[Data entries]
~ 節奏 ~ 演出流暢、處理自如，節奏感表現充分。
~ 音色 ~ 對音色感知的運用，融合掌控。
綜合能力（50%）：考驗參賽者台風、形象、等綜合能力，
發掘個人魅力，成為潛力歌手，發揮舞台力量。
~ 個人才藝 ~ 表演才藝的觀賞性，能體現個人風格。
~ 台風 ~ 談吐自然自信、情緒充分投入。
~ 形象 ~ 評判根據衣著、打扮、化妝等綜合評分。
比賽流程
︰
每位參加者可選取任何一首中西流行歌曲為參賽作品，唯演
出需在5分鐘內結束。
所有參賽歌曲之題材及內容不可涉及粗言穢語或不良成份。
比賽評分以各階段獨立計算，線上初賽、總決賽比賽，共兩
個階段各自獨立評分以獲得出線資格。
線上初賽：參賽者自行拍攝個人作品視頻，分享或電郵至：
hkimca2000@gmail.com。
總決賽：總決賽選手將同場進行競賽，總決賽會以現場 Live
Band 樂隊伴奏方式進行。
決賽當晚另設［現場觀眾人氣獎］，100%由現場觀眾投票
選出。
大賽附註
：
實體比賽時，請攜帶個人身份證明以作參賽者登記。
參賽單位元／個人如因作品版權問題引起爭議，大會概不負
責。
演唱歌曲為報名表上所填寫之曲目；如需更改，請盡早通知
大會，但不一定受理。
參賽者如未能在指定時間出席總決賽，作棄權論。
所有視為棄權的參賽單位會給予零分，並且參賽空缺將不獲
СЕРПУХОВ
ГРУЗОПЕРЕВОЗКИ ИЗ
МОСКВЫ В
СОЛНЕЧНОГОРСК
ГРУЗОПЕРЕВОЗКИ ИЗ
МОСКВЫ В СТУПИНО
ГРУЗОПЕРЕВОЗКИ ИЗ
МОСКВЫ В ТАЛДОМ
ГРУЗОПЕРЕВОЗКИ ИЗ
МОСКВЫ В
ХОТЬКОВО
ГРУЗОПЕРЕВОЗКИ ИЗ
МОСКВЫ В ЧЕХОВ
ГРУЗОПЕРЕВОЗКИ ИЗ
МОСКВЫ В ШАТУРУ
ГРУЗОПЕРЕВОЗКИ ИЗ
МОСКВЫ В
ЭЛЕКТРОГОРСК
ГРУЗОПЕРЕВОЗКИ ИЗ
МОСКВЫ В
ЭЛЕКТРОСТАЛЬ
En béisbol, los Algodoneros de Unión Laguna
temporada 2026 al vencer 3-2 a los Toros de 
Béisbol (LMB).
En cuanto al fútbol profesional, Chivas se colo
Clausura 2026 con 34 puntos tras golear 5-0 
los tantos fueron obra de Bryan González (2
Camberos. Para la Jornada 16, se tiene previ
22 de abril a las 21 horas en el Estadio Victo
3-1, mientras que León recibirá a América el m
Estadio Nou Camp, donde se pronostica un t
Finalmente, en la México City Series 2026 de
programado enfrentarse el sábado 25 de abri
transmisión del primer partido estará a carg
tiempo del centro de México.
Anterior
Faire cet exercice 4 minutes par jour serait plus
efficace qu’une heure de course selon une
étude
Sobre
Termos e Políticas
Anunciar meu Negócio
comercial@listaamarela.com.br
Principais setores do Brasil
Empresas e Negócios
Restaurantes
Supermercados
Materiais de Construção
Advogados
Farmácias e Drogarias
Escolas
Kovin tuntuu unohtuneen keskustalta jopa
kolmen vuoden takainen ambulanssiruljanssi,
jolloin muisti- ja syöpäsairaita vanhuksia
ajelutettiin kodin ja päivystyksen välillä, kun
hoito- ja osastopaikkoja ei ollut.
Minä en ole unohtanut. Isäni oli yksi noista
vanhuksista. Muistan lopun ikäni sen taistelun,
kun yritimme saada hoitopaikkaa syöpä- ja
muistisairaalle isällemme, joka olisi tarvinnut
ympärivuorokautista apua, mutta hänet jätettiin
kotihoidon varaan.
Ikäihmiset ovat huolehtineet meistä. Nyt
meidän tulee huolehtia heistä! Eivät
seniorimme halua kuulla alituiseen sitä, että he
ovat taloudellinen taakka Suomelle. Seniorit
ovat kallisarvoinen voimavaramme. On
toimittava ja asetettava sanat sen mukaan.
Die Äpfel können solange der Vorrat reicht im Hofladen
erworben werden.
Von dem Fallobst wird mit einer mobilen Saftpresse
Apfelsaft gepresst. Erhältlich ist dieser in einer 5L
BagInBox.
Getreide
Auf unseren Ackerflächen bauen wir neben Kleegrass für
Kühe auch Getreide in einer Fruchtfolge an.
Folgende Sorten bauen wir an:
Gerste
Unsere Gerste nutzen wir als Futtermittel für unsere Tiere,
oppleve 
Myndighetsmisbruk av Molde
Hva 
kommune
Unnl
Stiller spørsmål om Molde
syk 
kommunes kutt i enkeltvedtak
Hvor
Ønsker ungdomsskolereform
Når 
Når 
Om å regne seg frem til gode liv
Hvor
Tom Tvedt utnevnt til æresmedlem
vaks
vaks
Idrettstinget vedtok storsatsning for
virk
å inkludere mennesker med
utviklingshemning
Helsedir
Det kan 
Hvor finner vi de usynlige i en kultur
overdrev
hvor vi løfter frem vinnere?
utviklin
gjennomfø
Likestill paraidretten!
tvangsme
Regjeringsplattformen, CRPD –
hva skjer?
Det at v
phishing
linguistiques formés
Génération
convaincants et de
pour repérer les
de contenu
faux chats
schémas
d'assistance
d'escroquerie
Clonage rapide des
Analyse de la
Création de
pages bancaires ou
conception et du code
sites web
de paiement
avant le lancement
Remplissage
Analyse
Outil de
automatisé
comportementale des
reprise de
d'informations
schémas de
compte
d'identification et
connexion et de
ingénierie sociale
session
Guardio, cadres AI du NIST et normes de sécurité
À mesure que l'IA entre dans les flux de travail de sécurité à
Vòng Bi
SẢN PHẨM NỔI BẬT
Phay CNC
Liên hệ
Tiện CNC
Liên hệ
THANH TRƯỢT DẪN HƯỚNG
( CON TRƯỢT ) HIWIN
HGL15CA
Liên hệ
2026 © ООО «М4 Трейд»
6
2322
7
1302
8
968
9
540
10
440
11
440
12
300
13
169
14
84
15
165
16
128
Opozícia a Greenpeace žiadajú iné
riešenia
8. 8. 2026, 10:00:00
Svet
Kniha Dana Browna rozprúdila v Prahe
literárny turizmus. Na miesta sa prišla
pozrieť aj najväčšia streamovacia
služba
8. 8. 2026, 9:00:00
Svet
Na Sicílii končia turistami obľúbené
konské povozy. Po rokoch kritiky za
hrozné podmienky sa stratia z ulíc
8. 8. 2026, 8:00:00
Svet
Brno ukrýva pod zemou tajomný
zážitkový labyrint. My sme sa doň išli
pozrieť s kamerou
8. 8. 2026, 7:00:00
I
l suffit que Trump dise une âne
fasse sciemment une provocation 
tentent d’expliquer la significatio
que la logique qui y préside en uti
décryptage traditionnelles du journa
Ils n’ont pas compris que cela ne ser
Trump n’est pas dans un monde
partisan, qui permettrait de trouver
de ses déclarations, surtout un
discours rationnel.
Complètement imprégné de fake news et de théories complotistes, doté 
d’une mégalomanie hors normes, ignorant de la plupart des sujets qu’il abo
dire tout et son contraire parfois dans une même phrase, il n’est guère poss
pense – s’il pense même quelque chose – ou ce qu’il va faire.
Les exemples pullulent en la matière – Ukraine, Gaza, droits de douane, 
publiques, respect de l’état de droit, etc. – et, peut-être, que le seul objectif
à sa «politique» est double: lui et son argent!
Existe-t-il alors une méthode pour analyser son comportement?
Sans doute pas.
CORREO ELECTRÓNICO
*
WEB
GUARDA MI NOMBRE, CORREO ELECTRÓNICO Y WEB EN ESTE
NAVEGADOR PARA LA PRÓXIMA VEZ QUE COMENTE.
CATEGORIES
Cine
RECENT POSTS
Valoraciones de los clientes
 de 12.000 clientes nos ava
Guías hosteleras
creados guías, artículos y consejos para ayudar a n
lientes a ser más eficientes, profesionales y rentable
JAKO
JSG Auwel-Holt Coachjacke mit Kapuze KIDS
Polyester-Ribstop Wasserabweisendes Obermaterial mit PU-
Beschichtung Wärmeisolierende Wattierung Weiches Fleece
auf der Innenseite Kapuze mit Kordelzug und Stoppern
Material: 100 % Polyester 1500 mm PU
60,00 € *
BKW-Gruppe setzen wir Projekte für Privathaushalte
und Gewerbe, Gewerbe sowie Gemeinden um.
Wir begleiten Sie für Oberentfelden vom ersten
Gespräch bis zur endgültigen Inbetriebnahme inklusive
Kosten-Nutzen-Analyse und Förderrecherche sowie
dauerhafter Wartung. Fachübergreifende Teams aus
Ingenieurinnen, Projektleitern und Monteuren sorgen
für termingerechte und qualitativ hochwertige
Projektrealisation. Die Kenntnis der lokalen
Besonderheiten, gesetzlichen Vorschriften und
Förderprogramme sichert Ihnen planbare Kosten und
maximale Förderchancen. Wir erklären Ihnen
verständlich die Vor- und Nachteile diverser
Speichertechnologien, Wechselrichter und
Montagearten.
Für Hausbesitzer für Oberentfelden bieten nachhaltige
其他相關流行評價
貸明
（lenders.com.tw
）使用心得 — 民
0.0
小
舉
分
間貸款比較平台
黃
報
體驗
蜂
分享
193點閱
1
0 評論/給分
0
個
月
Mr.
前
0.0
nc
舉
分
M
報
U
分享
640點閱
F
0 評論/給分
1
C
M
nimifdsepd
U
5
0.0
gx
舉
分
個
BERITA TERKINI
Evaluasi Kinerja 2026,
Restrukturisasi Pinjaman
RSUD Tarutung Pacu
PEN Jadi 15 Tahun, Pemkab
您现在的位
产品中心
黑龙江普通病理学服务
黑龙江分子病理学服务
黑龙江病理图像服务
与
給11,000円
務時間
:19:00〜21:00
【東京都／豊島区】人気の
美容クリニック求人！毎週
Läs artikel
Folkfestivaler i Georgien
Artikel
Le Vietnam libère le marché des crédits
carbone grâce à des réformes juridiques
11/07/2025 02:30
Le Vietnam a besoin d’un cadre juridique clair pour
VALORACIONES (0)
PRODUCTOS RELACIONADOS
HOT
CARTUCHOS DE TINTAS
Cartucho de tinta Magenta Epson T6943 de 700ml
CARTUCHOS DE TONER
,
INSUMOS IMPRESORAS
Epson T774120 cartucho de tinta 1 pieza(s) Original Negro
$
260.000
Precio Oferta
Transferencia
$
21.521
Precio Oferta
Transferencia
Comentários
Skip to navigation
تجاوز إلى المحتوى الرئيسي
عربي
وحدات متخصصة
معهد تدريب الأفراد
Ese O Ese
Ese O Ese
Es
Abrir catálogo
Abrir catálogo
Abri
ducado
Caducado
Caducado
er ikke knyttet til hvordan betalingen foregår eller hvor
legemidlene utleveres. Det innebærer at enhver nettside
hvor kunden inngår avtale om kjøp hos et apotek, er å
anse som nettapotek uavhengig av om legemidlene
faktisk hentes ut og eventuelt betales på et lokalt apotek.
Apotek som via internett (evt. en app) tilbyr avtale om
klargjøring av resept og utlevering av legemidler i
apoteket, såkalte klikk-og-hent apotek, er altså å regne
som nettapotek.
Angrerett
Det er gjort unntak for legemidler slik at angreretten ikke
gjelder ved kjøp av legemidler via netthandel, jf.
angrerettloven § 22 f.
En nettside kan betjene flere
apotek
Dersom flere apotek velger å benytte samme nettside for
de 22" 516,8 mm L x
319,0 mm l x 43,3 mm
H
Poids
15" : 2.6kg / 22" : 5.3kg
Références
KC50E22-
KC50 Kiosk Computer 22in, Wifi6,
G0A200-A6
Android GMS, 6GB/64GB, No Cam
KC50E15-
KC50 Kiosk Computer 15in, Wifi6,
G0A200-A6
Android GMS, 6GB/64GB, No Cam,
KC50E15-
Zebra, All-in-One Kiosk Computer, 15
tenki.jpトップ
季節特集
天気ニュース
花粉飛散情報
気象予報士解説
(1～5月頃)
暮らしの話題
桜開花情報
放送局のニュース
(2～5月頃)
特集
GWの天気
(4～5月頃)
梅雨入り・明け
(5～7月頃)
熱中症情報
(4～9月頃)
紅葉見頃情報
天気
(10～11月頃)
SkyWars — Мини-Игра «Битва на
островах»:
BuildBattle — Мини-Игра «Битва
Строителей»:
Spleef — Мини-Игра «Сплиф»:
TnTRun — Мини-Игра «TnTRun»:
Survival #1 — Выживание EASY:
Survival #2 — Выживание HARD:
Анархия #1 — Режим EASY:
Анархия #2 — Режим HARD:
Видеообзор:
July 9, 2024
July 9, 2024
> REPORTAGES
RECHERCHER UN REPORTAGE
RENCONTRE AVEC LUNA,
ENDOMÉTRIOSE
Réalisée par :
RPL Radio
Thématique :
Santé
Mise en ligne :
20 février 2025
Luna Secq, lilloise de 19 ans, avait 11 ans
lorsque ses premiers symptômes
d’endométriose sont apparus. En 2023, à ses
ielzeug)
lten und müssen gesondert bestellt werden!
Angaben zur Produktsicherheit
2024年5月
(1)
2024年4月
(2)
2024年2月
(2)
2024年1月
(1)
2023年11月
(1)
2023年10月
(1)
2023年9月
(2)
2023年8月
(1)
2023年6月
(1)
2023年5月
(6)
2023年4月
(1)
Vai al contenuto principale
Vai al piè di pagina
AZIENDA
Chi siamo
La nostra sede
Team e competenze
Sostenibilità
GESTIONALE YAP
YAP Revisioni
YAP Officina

■ Required action ■
Copy the rows word for word, starting at the first row and ending with the line containing "En béisbol, los Algodoneros de Unión Laguna". Include that final line.

■ Response area ■
~ 節奏 ~ 演出流暢、處理自如，節奏感表現充分。
~ 音色 ~ 對音色感知的運用，融合掌控。
綜合能力（50%）：考驗參賽者台風、形象、等綜合能力，
發掘個人魅力，成為潛力歌手，發揮舞台力量。
~ 個人才藝 ~ 表演才藝的觀賞性，能體現個人風格。
~ 台風 ~ 談吐自然自信、情緒充分投入。
~ 形象 ~ 評判根據衣著、打扮、化妝等綜合評分。
比賽流程
︰
每位參加者可選取任何一首中西流行歌曲為參賽作品，唯演
出需在5分鐘內結束。
所有參賽歌曲之題材及內容不可涉及粗言穢語或不良成份。
比賽評分以各階段獨立計算，線上初賽、總決賽比賽，共兩
個階段各自獨立評分以獲得出線資格。
線上初賽：參賽者自行拍攝個人作品視頻，分享或電郵至：
hkimca2000@gmail.com。
總決賽：總決賽選手將同場進行競賽，總決賽會以現場 Live
Band 樂隊伴奏方式進行。
決賽當晚另設［現場觀眾人氣獎］，100%由現場觀眾投票
選出。
大賽附註
：
實體比賽時，請攜帶個人身份證明以作參賽者登記。
參賽單位元／個人如因作品版權問題引起爭議，大會概不負
責。
演唱歌曲為報名表上所填寫之曲目；如需更改，請盡早通知
大會，但不一定受理。
參賽者如未能在指定時間出席總決賽，作棄權論。
所有視為棄權的參賽單位會給予零分，並且參賽空缺將不獲
СЕРПУХОВ
ГРУЗОПЕРЕВОЗКИ ИЗ
МОСКВЫ В
СОЛНЕЧНОГОРСК
ГРУЗОПЕРЕВОЗКИ ИЗ
МОСКВЫ В СТУПИНО
ГРУЗОПЕРЕВОЗКИ ИЗ
МОСКВЫ В ТАЛДОМ
ГРУЗОПЕРЕВОЗКИ ИЗ
МОСКВЫ В
ХОТЬКОВО
ГРУЗОПЕРЕВОЗКИ ИЗ
МОСКВЫ В ЧЕХОВ
ГРУЗОПЕРЕВОЗКИ ИЗ
МОСКВЫ В ШАТУРУ
ГРУЗОПЕРЕВОЗКИ ИЗ
МОСКВЫ В
ЭЛЕКТРОГОРСК
ГРУЗОПЕРЕВОЗКИ ИЗ
МОСКВЫ В
ЭЛЕКТРОСТАЛЬ
En béisbol, los Algodoneros de Unión Laguna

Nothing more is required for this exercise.